The last time a Hollywood movie based on Ugandan story was shot it went on to win lead actor Forest Whitaker a best actor Oscar for his portray of Idi Amin in The Last King Of Scotland.
The movie was based on Uganda’s tumultuous past and like most African stories, there was nothing positive apart from the portrayal of dictator Idi Amin who ruled Uganda in the 1970s as a murderous buffoon with as much too cringe at and laugh at in equal measure.
Now a new film based on a Ugandan, this time Phiona Mutesi a chess prodigy who is not celebrated back home and couldn’t get any heads turning if she took a stroll on Kampala Road is the subject of the Disney movie Queen of Katwe.
Queen of Katwe premiered at the Toronto Film Festival last weekend to rave reviews.
Unlike Last King of Scotland, Queen of Katwe is an uplifting movie about how Mutesi rose from the Katwe slums to a world chess champion.
The film that stars Oscar winner, Kenya’s Lupita Nyong’o and David Oyelowo whose previous work was playing Martin Luther King in Selma. Newcomer Madina Nalwanga acts Mutesi in the movie under the directorship of acclaimed director Mira Nair.
Nair is as good as Ugandan and lives between the US and Uganda as her husband Mahmood Mamdani (you might remember him for the recent Stella Nyanzi naked protest) is the director of Makerere Institute of Social Research. Mira also runs the Maisha Film Lab to help develop film in Uganda.

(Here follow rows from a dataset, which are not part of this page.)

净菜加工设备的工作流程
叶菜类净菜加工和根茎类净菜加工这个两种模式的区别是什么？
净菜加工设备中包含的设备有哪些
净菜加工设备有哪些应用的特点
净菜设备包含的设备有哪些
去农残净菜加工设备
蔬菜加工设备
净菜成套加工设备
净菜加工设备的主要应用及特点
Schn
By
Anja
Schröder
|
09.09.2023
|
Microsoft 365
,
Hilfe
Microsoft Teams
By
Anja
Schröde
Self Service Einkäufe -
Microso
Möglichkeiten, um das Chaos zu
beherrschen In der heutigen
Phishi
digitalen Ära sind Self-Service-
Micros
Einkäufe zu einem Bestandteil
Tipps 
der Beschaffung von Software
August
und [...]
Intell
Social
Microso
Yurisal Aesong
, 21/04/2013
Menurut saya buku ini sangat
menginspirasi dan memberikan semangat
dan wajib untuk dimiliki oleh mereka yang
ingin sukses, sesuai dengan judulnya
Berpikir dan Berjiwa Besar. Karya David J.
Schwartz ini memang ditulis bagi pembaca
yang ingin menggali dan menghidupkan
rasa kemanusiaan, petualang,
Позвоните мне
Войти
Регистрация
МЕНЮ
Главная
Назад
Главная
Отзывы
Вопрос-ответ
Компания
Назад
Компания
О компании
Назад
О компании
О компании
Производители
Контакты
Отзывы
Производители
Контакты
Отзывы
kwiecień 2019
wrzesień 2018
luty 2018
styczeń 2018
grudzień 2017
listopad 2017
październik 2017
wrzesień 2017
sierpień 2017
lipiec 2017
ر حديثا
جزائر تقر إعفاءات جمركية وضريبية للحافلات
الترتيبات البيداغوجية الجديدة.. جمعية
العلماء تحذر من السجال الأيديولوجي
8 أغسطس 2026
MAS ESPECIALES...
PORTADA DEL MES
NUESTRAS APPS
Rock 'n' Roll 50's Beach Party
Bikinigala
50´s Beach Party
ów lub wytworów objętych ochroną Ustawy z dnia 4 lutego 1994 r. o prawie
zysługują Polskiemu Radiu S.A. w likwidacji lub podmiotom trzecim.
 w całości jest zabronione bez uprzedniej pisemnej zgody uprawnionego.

The Guardian says Queen of Katwe could be the next Slum Dog Millionaire, a film that won eight Oscars in 2008.
CNN says the film that was showcased at the Toronto film festival over the weekend “has received some buzz as a potential awards season sleeper.”
Vanity Fair says Queen of Katwe is a bright and inspiring success.
“What a vibrant, lively, yet understated joy Queen of Katwe is.”
“This is a movie directed by an Indian woman and featuring an entirely black cast, with two female leads—a rarity in the Hollywood system that ought to be celebrated in its own right. The film is also good, which gives us double reason to be cheered,” Vanity Fair says.
“10 pages into reading the script I was crying,” Lupita Nyong’o said. “It was so refreshing. I hadn’t seen anything like this across my desk yet.”
The film premieres on September 30, in New York and a Kampala premiere is planned in early October.